Jim got started in the hobby in the early 1950’s and was pretty active in the ACD and CCCA clubs in the early years. He had an incredible number of highly, highly desirable cars go through this hands. Jim never had a dealership or even a dealer license, but he was always buying and selling cars because he wanted to own and experience them all and then go onto the next exotic car.
 

Besides owning some real big boy toy Duesenbergs, Cadillacs and Packards, he imported a lot of cars from Europe and South America from the 1950-1970’s. For Jim’s honeymoon he went on an extended European vacation and met a dealer named Bart Loyens in Luxembourg. Jim’s friendship with Bart led to Jim buying a bunch of cars from Europe and bringing them stateside. (Bugatti’s, Tabot Lago’s, Hispano’s, Ferrari’s, Mercedes, Rolls, Bentley’s, etc) 

 

How it worked was they would exchange letters and pictures via mail and would negotiate by crossing off each others price with a counter offer and mailing it back and forth. If they came to terms the car would come over by boat. He imported a large number of cars to America this way. Jim explained to me that there was not a lot of appetite for foreign classic cars in America at that time because of the animosity towards some European countries by American collectors because of both of the World Wars.  At that time (1950’s-1960’s), it was not cool to be seen driving a German made car or something that a Frenchmen would have driven at some point.

 

If Jim was able to keep all of the cars that he owned and put them in a museum, the museum would rival the best.  I would ask him why he sold a particular car, and he would show me pictures of what replaced it and I would be like Oh, I completely understand. He said there was always something better around the corner, until the prices zoomed into the stratosphere and he could no longer afford to play in that arena.
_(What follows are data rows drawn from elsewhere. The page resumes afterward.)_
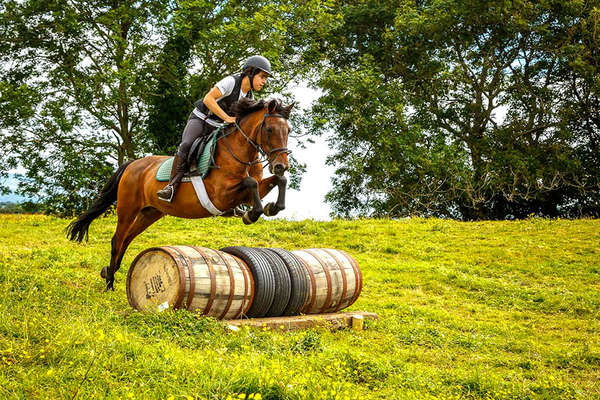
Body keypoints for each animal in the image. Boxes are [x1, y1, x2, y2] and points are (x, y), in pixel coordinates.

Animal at [68, 98, 292, 290]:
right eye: (270, 129)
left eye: (288, 130)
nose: (281, 165)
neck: (240, 152)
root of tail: (133, 164)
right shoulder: (220, 196)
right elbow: (250, 182)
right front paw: (251, 214)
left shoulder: (247, 193)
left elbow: (277, 181)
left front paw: (272, 207)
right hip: (127, 209)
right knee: (117, 240)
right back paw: (110, 284)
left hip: (150, 213)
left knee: (127, 239)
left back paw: (110, 272)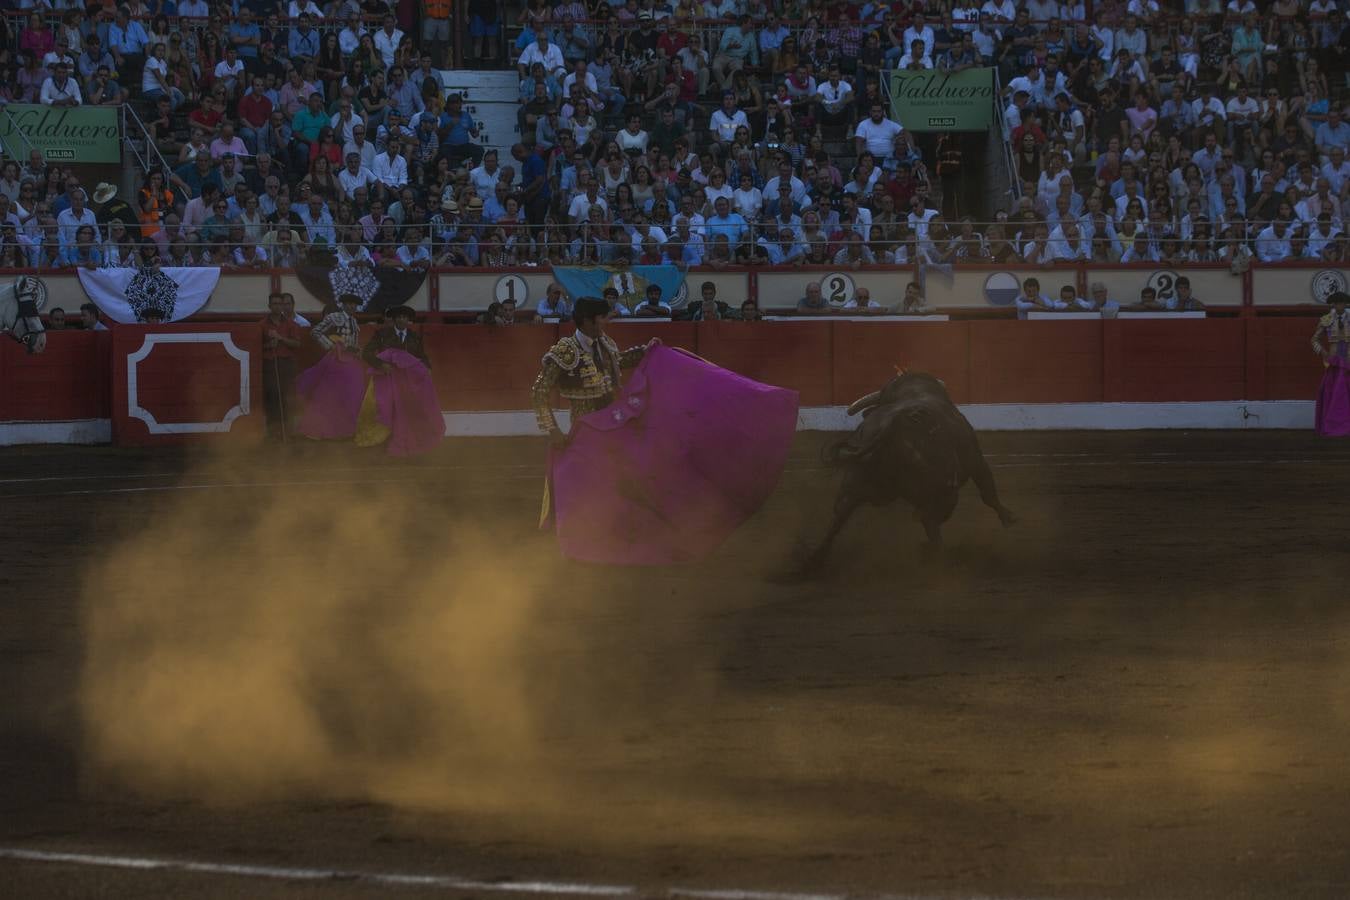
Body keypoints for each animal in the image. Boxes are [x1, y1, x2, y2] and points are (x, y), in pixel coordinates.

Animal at [799, 372, 1015, 569]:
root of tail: (891, 426)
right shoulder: (977, 462)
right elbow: (988, 493)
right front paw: (1009, 518)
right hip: (938, 489)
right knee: (931, 519)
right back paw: (937, 556)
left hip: (852, 485)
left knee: (837, 520)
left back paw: (812, 561)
Jim would smile telling me stories and he would say that at least he got to own and drive the best cars as they were intended and that he had a lot of fun with them.  He told me that it’s too bad that the current owners, or sheiks as he would joke about, will probably never get to wind up a supercharged j, 500k, or Ferrari to its max limits and have the fun he had with the cars when they were just cheap used cars. His car quests and chasing down cars were Indiana Jones type stories.